## ACTION ITEM
This exercise calls for every line of the data below with the string "begin" in it.

## EXERCISE DATA
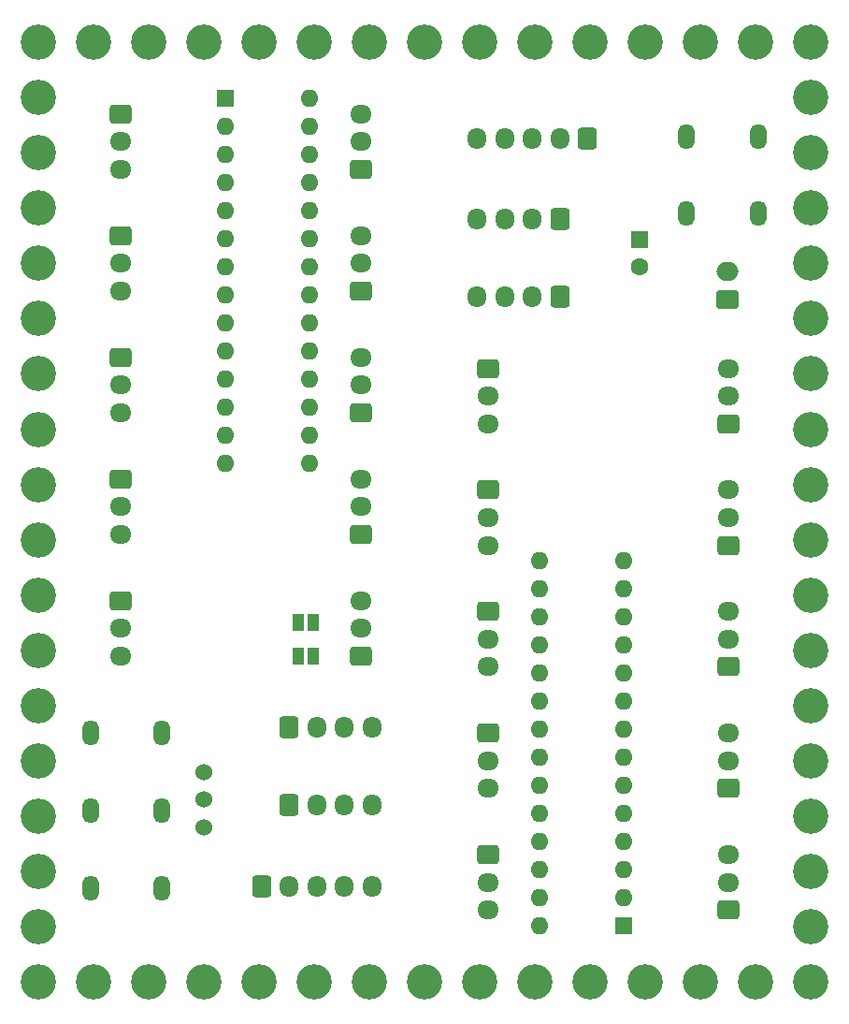
<source format=gbr>
%TF.GenerationSoftware,KiCad,Pcbnew,7.0.6*%
%TF.CreationDate,2023-12-18T00:28:03+09:00*%
%TF.ProjectId,Controller_20220713_TOINIOT2,436f6e74-726f-46c6-9c65-725f32303232,rev?*%
%TF.SameCoordinates,Original*%
%TF.FileFunction,Soldermask,Bot*%
%TF.FilePolarity,Negative*%
%FSLAX46Y46*%
G04 Gerber Fmt 4.6, Leading zero omitted, Abs format (unit mm)*
G04 Created by KiCad (PCBNEW 7.0.6) date 2023-12-18 00:28:03*
%MOMM*%
%LPD*%
G01*
G04 APERTURE LIST*
G04 Aperture macros list*
%AMRoundRect*
0 Rectangle with rounded corners*
0 $1 Rounding radius*
0 $2 $3 $4 $5 $6 $7 $8 $9 X,Y pos of 4 corners*
0 Add a 4 corners polygon primitive as box body*
4,1,4,$2,$3,$4,$5,$6,$7,$8,$9,$2,$3,0*
0 Add four circle primitives for the rounded corners*
1,1,$1+$1,$2,$3*
1,1,$1+$1,$4,$5*
1,1,$1+$1,$6,$7*
1,1,$1+$1,$8,$9*
0 Add four rect primitives between the rounded corners*
20,1,$1+$1,$2,$3,$4,$5,0*
20,1,$1+$1,$4,$5,$6,$7,0*
20,1,$1+$1,$6,$7,$8,$9,0*
20,1,$1+$1,$8,$9,$2,$3,0*%
G04 Aperture macros list end*
%ADD10C,3.200000*%
%ADD11RoundRect,0.250000X-0.725000X0.600000X-0.725000X-0.600000X0.725000X-0.600000X0.725000X0.600000X0*%
%ADD12O,1.950000X1.700000*%
%ADD13RoundRect,0.250000X-0.600000X-0.725000X0.600000X-0.725000X0.600000X0.725000X-0.600000X0.725000X0*%
%ADD14O,1.700000X1.950000*%
%ADD15RoundRect,0.250000X0.600000X0.725000X-0.600000X0.725000X-0.600000X-0.725000X0.600000X-0.725000X0*%
%ADD16O,1.512000X2.300000*%
%ADD17R,1.600000X1.600000*%
%ADD18C,1.600000*%
%ADD19RoundRect,0.250000X0.725000X-0.600000X0.725000X0.600000X-0.725000X0.600000X-0.725000X-0.600000X0*%
%ADD20O,1.600000X1.600000*%
%ADD21C,1.524000*%
%ADD22RoundRect,0.250000X0.750000X-0.600000X0.750000X0.600000X-0.750000X0.600000X-0.750000X-0.600000X0*%
%ADD23O,2.000000X1.700000*%
%ADD24R,1.000000X1.500000*%
G04 APERTURE END LIST*
D10*
%TO.C,REF\u002A\u002A*%
X85000000Y-20000000D03*
%TD*%
%TO.C,REF\u002A\u002A*%
X50000000Y-20000000D03*
%TD*%
D11*
%TO.C,CN1*%
X27500000Y-26500000D03*
D12*
X27500000Y-29000000D03*
X27500000Y-31500000D03*
%TD*%
D13*
%TO.C,I2C1*%
X42750000Y-81975000D03*
D14*
X45250000Y-81975000D03*
X47750000Y-81975000D03*
X50250000Y-81975000D03*
%TD*%
D11*
%TO.C,CN2*%
X27500000Y-37500000D03*
D12*
X27500000Y-40000000D03*
X27500000Y-42500000D03*
%TD*%
D15*
%TO.C,I2C3*%
X67250000Y-43025000D03*
D14*
X64750000Y-43025000D03*
X62250000Y-43025000D03*
X59750000Y-43025000D03*
%TD*%
D10*
%TO.C,REF\u002A\u002A*%
X90000000Y-65000000D03*
%TD*%
%TO.C,REF\u002A\u002A*%
X20000000Y-35000000D03*
%TD*%
%TO.C,REF\u002A\u002A*%
X60000000Y-20000000D03*
%TD*%
%TO.C,REF\u002A\u002A*%
X70000000Y-105000000D03*
%TD*%
D11*
%TO.C,CN17*%
X60725000Y-82500000D03*
D12*
X60725000Y-85000000D03*
X60725000Y-87500000D03*
%TD*%
D16*
%TO.C,RESET2*%
X78750000Y-28500000D03*
X85250000Y-28500000D03*
%TD*%
D10*
%TO.C,REF\u002A\u002A*%
X25000000Y-20000000D03*
%TD*%
%TO.C,REF\u002A\u002A*%
X40000000Y-105000000D03*
%TD*%
%TO.C,REF\u002A\u002A*%
X40000000Y-20000000D03*
%TD*%
%TO.C,REF\u002A\u002A*%
X70000000Y-20000000D03*
%TD*%
D16*
%TO.C,RESET*%
X31250000Y-96500000D03*
X24750000Y-96500000D03*
%TD*%
D10*
%TO.C,REF\u002A\u002A*%
X20000000Y-40000000D03*
%TD*%
D17*
%TO.C,C1*%
X74500000Y-37817621D03*
D18*
X74500000Y-40317621D03*
%TD*%
D10*
%TO.C,REF\u002A\u002A*%
X60000000Y-105000000D03*
%TD*%
%TO.C,REF\u002A\u002A*%
X35000000Y-105000000D03*
%TD*%
%TO.C,REF\u002A\u002A*%
X20000000Y-80000000D03*
%TD*%
%TO.C,REF\u002A\u002A*%
X45000000Y-105000000D03*
%TD*%
%TO.C,REF\u002A\u002A*%
X20000000Y-50000000D03*
%TD*%
%TO.C,REF\u002A\u002A*%
X90000000Y-25000000D03*
%TD*%
D19*
%TO.C,CN11*%
X82500000Y-98500000D03*
D12*
X82500000Y-96000000D03*
X82500000Y-93500000D03*
%TD*%
D10*
%TO.C,REF\u002A\u002A*%
X30000000Y-20000000D03*
%TD*%
%TO.C,REF\u002A\u002A*%
X90000000Y-80000000D03*
%TD*%
%TO.C,REF\u002A\u002A*%
X55000000Y-105000000D03*
%TD*%
%TO.C,REF\u002A\u002A*%
X20000000Y-75000000D03*
%TD*%
%TO.C,REF\u002A\u002A*%
X90000000Y-95000000D03*
%TD*%
%TO.C,REF\u002A\u002A*%
X90000000Y-30000000D03*
%TD*%
%TO.C,REF\u002A\u002A*%
X90000000Y-105000000D03*
%TD*%
%TO.C,REF\u002A\u002A*%
X90000000Y-60000000D03*
%TD*%
%TO.C,REF\u002A\u002A*%
X75000000Y-20000000D03*
%TD*%
%TO.C,REF\u002A\u002A*%
X90000000Y-85000000D03*
%TD*%
%TO.C,REF\u002A\u002A*%
X90000000Y-75000000D03*
%TD*%
%TO.C,REF\u002A\u002A*%
X20000000Y-100000000D03*
%TD*%
%TO.C,REF\u002A\u002A*%
X75000000Y-105000000D03*
%TD*%
%TO.C,REF\u002A\u002A*%
X90000000Y-55000000D03*
%TD*%
%TO.C,REF\u002A\u002A*%
X65000000Y-20000000D03*
%TD*%
%TO.C,REF\u002A\u002A*%
X25000000Y-105000000D03*
%TD*%
%TO.C,REF\u002A\u002A*%
X20000000Y-60000000D03*
%TD*%
D17*
%TO.C,U1*%
X37000000Y-25100000D03*
D20*
X37000000Y-27640000D03*
X37000000Y-30180000D03*
X37000000Y-32720000D03*
X37000000Y-35260000D03*
X37000000Y-37800000D03*
X37000000Y-40340000D03*
X37000000Y-42880000D03*
X37000000Y-45420000D03*
X37000000Y-47960000D03*
X37000000Y-50500000D03*
X37000000Y-53040000D03*
X37000000Y-55580000D03*
X37000000Y-58120000D03*
X44620000Y-58120000D03*
X44620000Y-55580000D03*
X44620000Y-53040000D03*
X44620000Y-50500000D03*
X44620000Y-47960000D03*
X44620000Y-45420000D03*
X44620000Y-42880000D03*
X44620000Y-40340000D03*
X44620000Y-37800000D03*
X44620000Y-35260000D03*
X44620000Y-32720000D03*
X44620000Y-30180000D03*
X44620000Y-27640000D03*
X44620000Y-25100000D03*
%TD*%
D10*
%TO.C,REF\u002A\u002A*%
X20000000Y-70000000D03*
%TD*%
%TO.C,REF\u002A\u002A*%
X20000000Y-65000000D03*
%TD*%
%TO.C,REF\u002A\u002A*%
X20000000Y-95000000D03*
%TD*%
%TO.C,REF\u002A\u002A*%
X20000000Y-20000000D03*
%TD*%
D19*
%TO.C,CN15*%
X82500000Y-54500000D03*
D12*
X82500000Y-52000000D03*
X82500000Y-49500000D03*
%TD*%
D19*
%TO.C,CN7*%
X49275000Y-42500000D03*
D12*
X49275000Y-40000000D03*
X49275000Y-37500000D03*
%TD*%
D10*
%TO.C,REF\u002A\u002A*%
X35000000Y-20000000D03*
%TD*%
D16*
%TO.C,START*%
X31250000Y-89500000D03*
X24750000Y-89500000D03*
%TD*%
D10*
%TO.C,REF\u002A\u002A*%
X55000000Y-20000000D03*
%TD*%
D17*
%TO.C,U2*%
X73000000Y-99925000D03*
D20*
X73000000Y-97385000D03*
X73000000Y-94845000D03*
X73000000Y-92305000D03*
X73000000Y-89765000D03*
X73000000Y-87225000D03*
X73000000Y-84685000D03*
X73000000Y-82145000D03*
X73000000Y-79605000D03*
X73000000Y-77065000D03*
X73000000Y-74525000D03*
X73000000Y-71985000D03*
X73000000Y-69445000D03*
X73000000Y-66905000D03*
X65380000Y-66905000D03*
X65380000Y-69445000D03*
X65380000Y-71985000D03*
X65380000Y-74525000D03*
X65380000Y-77065000D03*
X65380000Y-79605000D03*
X65380000Y-82145000D03*
X65380000Y-84685000D03*
X65380000Y-87225000D03*
X65380000Y-89765000D03*
X65380000Y-92305000D03*
X65380000Y-94845000D03*
X65380000Y-97385000D03*
X65380000Y-99925000D03*
%TD*%
D10*
%TO.C,REF\u002A\u002A*%
X20000000Y-105000000D03*
%TD*%
D11*
%TO.C,CN4*%
X27500000Y-59500000D03*
D12*
X27500000Y-62000000D03*
X27500000Y-64500000D03*
%TD*%
D13*
%TO.C,SER1*%
X40250000Y-96330000D03*
D14*
X42750000Y-96330000D03*
X45250000Y-96330000D03*
X47750000Y-96330000D03*
X50250000Y-96330000D03*
%TD*%
D10*
%TO.C,REF\u002A\u002A*%
X90000000Y-35000000D03*
%TD*%
%TO.C,REF\u002A\u002A*%
X90000000Y-100000000D03*
%TD*%
D11*
%TO.C,CN5*%
X27500000Y-70500000D03*
D12*
X27500000Y-73000000D03*
X27500000Y-75500000D03*
%TD*%
D21*
%TO.C,SW5*%
X35000000Y-86000000D03*
X35000000Y-88500000D03*
X35000000Y-91000000D03*
%TD*%
D13*
%TO.C,I2C2*%
X42750000Y-89000000D03*
D14*
X45250000Y-89000000D03*
X47750000Y-89000000D03*
X50250000Y-89000000D03*
%TD*%
D10*
%TO.C,REF\u002A\u002A*%
X20000000Y-85000000D03*
%TD*%
D15*
%TO.C,I2C4*%
X67250000Y-36000000D03*
D14*
X64750000Y-36000000D03*
X62250000Y-36000000D03*
X59750000Y-36000000D03*
%TD*%
D19*
%TO.C,CN6*%
X49275000Y-31500000D03*
D12*
X49275000Y-29000000D03*
X49275000Y-26500000D03*
%TD*%
D19*
%TO.C,CN13*%
X82500000Y-76500000D03*
D12*
X82500000Y-74000000D03*
X82500000Y-71500000D03*
%TD*%
D10*
%TO.C,REF\u002A\u002A*%
X85000000Y-105000000D03*
%TD*%
%TO.C,REF\u002A\u002A*%
X90000000Y-90000000D03*
%TD*%
%TO.C,REF\u002A\u002A*%
X90000000Y-70000000D03*
%TD*%
D11*
%TO.C,CN20*%
X60725000Y-49500000D03*
D12*
X60725000Y-52000000D03*
X60725000Y-54500000D03*
%TD*%
D10*
%TO.C,REF\u002A\u002A*%
X90000000Y-50000000D03*
%TD*%
D19*
%TO.C,CN14*%
X82500000Y-65500000D03*
D12*
X82500000Y-63000000D03*
X82500000Y-60500000D03*
%TD*%
D10*
%TO.C,REF\u002A\u002A*%
X20000000Y-90000000D03*
%TD*%
%TO.C,REF\u002A\u002A*%
X20000000Y-30000000D03*
%TD*%
%TO.C,REF\u002A\u002A*%
X45000000Y-20000000D03*
%TD*%
D16*
%TO.C,BTN-CN10*%
X24750000Y-82500000D03*
X31250000Y-82500000D03*
%TD*%
%TO.C,START2*%
X78750000Y-35500000D03*
X85250000Y-35500000D03*
%TD*%
D10*
%TO.C,REF\u002A\u002A*%
X20000000Y-25000000D03*
%TD*%
%TO.C,REF\u002A\u002A*%
X30000000Y-105000000D03*
%TD*%
%TO.C,REF\u002A\u002A*%
X90000000Y-40000000D03*
%TD*%
%TO.C,REF\u002A\u002A*%
X80000000Y-20000000D03*
%TD*%
%TO.C,REF\u002A\u002A*%
X65000000Y-105000000D03*
%TD*%
D22*
%TO.C,J1*%
X82475000Y-43250000D03*
D23*
X82475000Y-40750000D03*
%TD*%
D10*
%TO.C,REF\u002A\u002A*%
X20000000Y-45000000D03*
%TD*%
%TO.C,REF\u002A\u002A*%
X90000000Y-20000000D03*
%TD*%
%TO.C,REF\u002A\u002A*%
X20000000Y-55000000D03*
%TD*%
D19*
%TO.C,CN9*%
X49275000Y-64500000D03*
D12*
X49275000Y-62000000D03*
X49275000Y-59500000D03*
%TD*%
D15*
%TO.C,SER2*%
X69750000Y-28670000D03*
D14*
X67250000Y-28670000D03*
X64750000Y-28670000D03*
X62250000Y-28670000D03*
X59750000Y-28670000D03*
%TD*%
D11*
%TO.C,CN18*%
X60725000Y-71500000D03*
D12*
X60725000Y-74000000D03*
X60725000Y-76500000D03*
%TD*%
D19*
%TO.C,CN12*%
X82500000Y-87500000D03*
D12*
X82500000Y-85000000D03*
X82500000Y-82500000D03*
%TD*%
D10*
%TO.C,REF\u002A\u002A*%
X50000000Y-105000000D03*
%TD*%
D11*
%TO.C,CN19*%
X60725000Y-60500000D03*
D12*
X60725000Y-63000000D03*
X60725000Y-65500000D03*
%TD*%
D10*
%TO.C,REF\u002A\u002A*%
X90000000Y-45000000D03*
%TD*%
D11*
%TO.C,CN3*%
X27500000Y-48500000D03*
D12*
X27500000Y-51000000D03*
X27500000Y-53500000D03*
%TD*%
D10*
%TO.C,REF\u002A\u002A*%
X80000000Y-105000000D03*
%TD*%
D19*
%TO.C,CN8*%
X49275000Y-53500000D03*
D12*
X49275000Y-51000000D03*
X49275000Y-48500000D03*
%TD*%
D11*
%TO.C,CN16*%
X60725000Y-93500000D03*
D12*
X60725000Y-96000000D03*
X60725000Y-98500000D03*
%TD*%
D19*
%TO.C,CN10*%
X49275000Y-75500000D03*
D12*
X49275000Y-73000000D03*
X49275000Y-70500000D03*
%TD*%
D24*
%TO.C,JP2*%
X44900000Y-72500000D03*
X43600000Y-72500000D03*
%TD*%
%TO.C,JP1*%
X43600000Y-75500000D03*
X44900000Y-75500000D03*
%TD*%
M02*

</source>
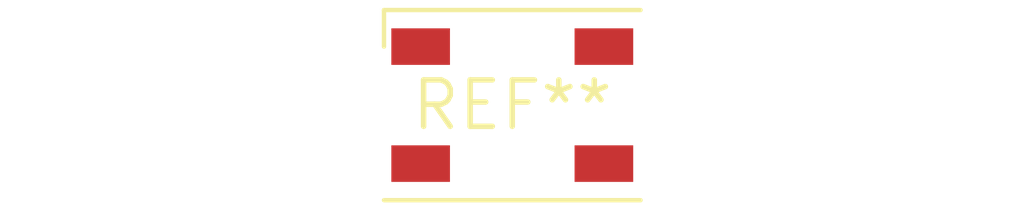
<source format=kicad_pcb>
(kicad_pcb (version 20240108) (generator pcbnew)

  (general
    (thickness 1.6)
  )

  (paper "A4")
  (layers
    (0 "F.Cu" signal)
    (31 "B.Cu" signal)
    (32 "B.Adhes" user "B.Adhesive")
    (33 "F.Adhes" user "F.Adhesive")
    (34 "B.Paste" user)
    (35 "F.Paste" user)
    (36 "B.SilkS" user "B.Silkscreen")
    (37 "F.SilkS" user "F.Silkscreen")
    (38 "B.Mask" user)
    (39 "F.Mask" user)
    (40 "Dwgs.User" user "User.Drawings")
    (41 "Cmts.User" user "User.Comments")
    (42 "Eco1.User" user "User.Eco1")
    (43 "Eco2.User" user "User.Eco2")
    (44 "Edge.Cuts" user)
    (45 "Margin" user)
    (46 "B.CrtYd" user "B.Courtyard")
    (47 "F.CrtYd" user "F.Courtyard")
    (48 "B.Fab" user)
    (49 "F.Fab" user)
    (50 "User.1" user)
    (51 "User.2" user)
    (52 "User.3" user)
    (53 "User.4" user)
    (54 "User.5" user)
    (55 "User.6" user)
    (56 "User.7" user)
    (57 "User.8" user)
    (58 "User.9" user)
  )

  (setup
    (pad_to_mask_clearance 0)
    (pcbplotparams
      (layerselection 0x00010fc_ffffffff)
      (plot_on_all_layers_selection 0x0000000_00000000)
      (disableapertmacros false)
      (usegerberextensions false)
      (usegerberattributes false)
      (usegerberadvancedattributes false)
      (creategerberjobfile false)
      (dashed_line_dash_ratio 12.000000)
      (dashed_line_gap_ratio 3.000000)
      (svgprecision 4)
      (plotframeref false)
      (viasonmask false)
      (mode 1)
      (useauxorigin false)
      (hpglpennumber 1)
      (hpglpenspeed 20)
      (hpglpendiameter 15.000000)
      (dxfpolygonmode false)
      (dxfimperialunits false)
      (dxfusepcbnewfont false)
      (psnegative false)
      (psa4output false)
      (plotreference false)
      (plotvalue false)
      (plotinvisibletext false)
      (sketchpadsonfab false)
      (subtractmaskfromsilk false)
      (outputformat 1)
      (mirror false)
      (drillshape 1)
      (scaleselection 1)
      (outputdirectory "")
    )
  )

  (net 0 "")

  (footprint "LED_Cree-PLCC4_5x5mm_CW" (layer "F.Cu") (at 0 0))

)

</source>
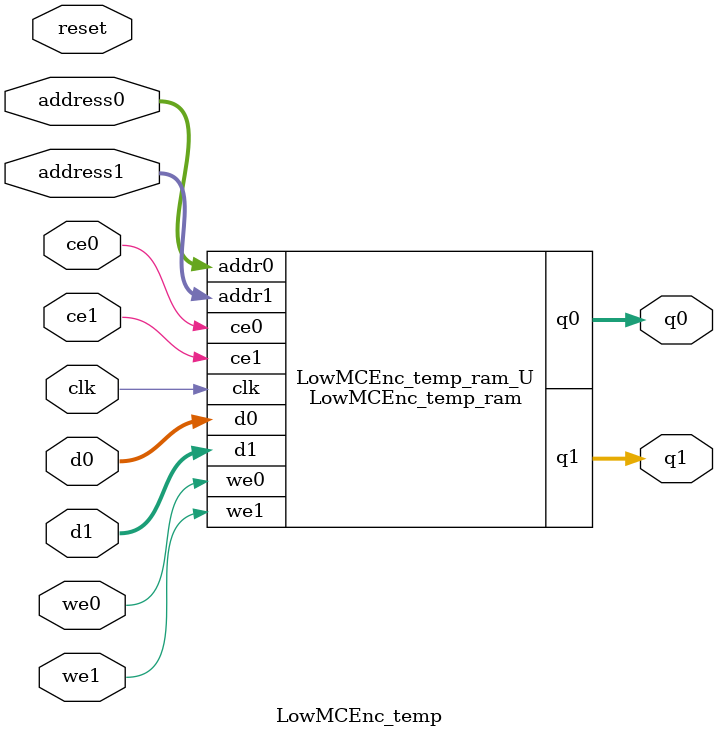
<source format=v>
`timescale 1 ns / 1 ps
module LowMCEnc_temp_ram (addr0, ce0, d0, we0, q0, addr1, ce1, d1, we1, q1,  clk);

parameter DWIDTH = 8;
parameter AWIDTH = 7;
parameter MEM_SIZE = 120;

input[AWIDTH-1:0] addr0;
input ce0;
input[DWIDTH-1:0] d0;
input we0;
output reg[DWIDTH-1:0] q0;
input[AWIDTH-1:0] addr1;
input ce1;
input[DWIDTH-1:0] d1;
input we1;
output reg[DWIDTH-1:0] q1;
input clk;

(* ram_style = "block" *)reg [DWIDTH-1:0] ram[0:MEM_SIZE-1];




always @(posedge clk)  
begin 
    if (ce0) begin
        if (we0) 
            ram[addr0] <= d0; 
        q0 <= ram[addr0];
    end
end


always @(posedge clk)  
begin 
    if (ce1) begin
        if (we1) 
            ram[addr1] <= d1; 
        q1 <= ram[addr1];
    end
end


endmodule

`timescale 1 ns / 1 ps
module LowMCEnc_temp(
    reset,
    clk,
    address0,
    ce0,
    we0,
    d0,
    q0,
    address1,
    ce1,
    we1,
    d1,
    q1);

parameter DataWidth = 32'd8;
parameter AddressRange = 32'd120;
parameter AddressWidth = 32'd7;
input reset;
input clk;
input[AddressWidth - 1:0] address0;
input ce0;
input we0;
input[DataWidth - 1:0] d0;
output[DataWidth - 1:0] q0;
input[AddressWidth - 1:0] address1;
input ce1;
input we1;
input[DataWidth - 1:0] d1;
output[DataWidth - 1:0] q1;



LowMCEnc_temp_ram LowMCEnc_temp_ram_U(
    .clk( clk ),
    .addr0( address0 ),
    .ce0( ce0 ),
    .we0( we0 ),
    .d0( d0 ),
    .q0( q0 ),
    .addr1( address1 ),
    .ce1( ce1 ),
    .we1( we1 ),
    .d1( d1 ),
    .q1( q1 ));

endmodule


</source>
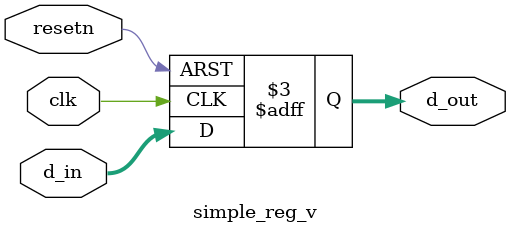
<source format=v>
/*
*  File            :   simple_reg_v.v
*  Autor           :   Vlasov D.V.
*  Data            :   2019.08.20
*  Language        :   Verilog
*  Description     :   This is simple register
*  Copyright(c)    :   2019 Vlasov D.V.
*/

module simple_reg_v
(
    // clock and reset
    input   wire    [0 : 0]     clk,    // clock
    input   wire    [0 : 0]     resetn, // reset
    // data
    input   wire    [7 : 0]     d_in,   // data input
    output  reg     [7 : 0]     d_out   // data output
);

    always @(posedge clk, negedge resetn)
        if( !resetn )
            d_out <= 8'b0;
        else    
            d_out <= d_in;

endmodule // simple_reg_v

</source>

## SOLUTION TO THE PROBLEM
begin 
    if (ce0) begin
begin 
    if (ce1) begin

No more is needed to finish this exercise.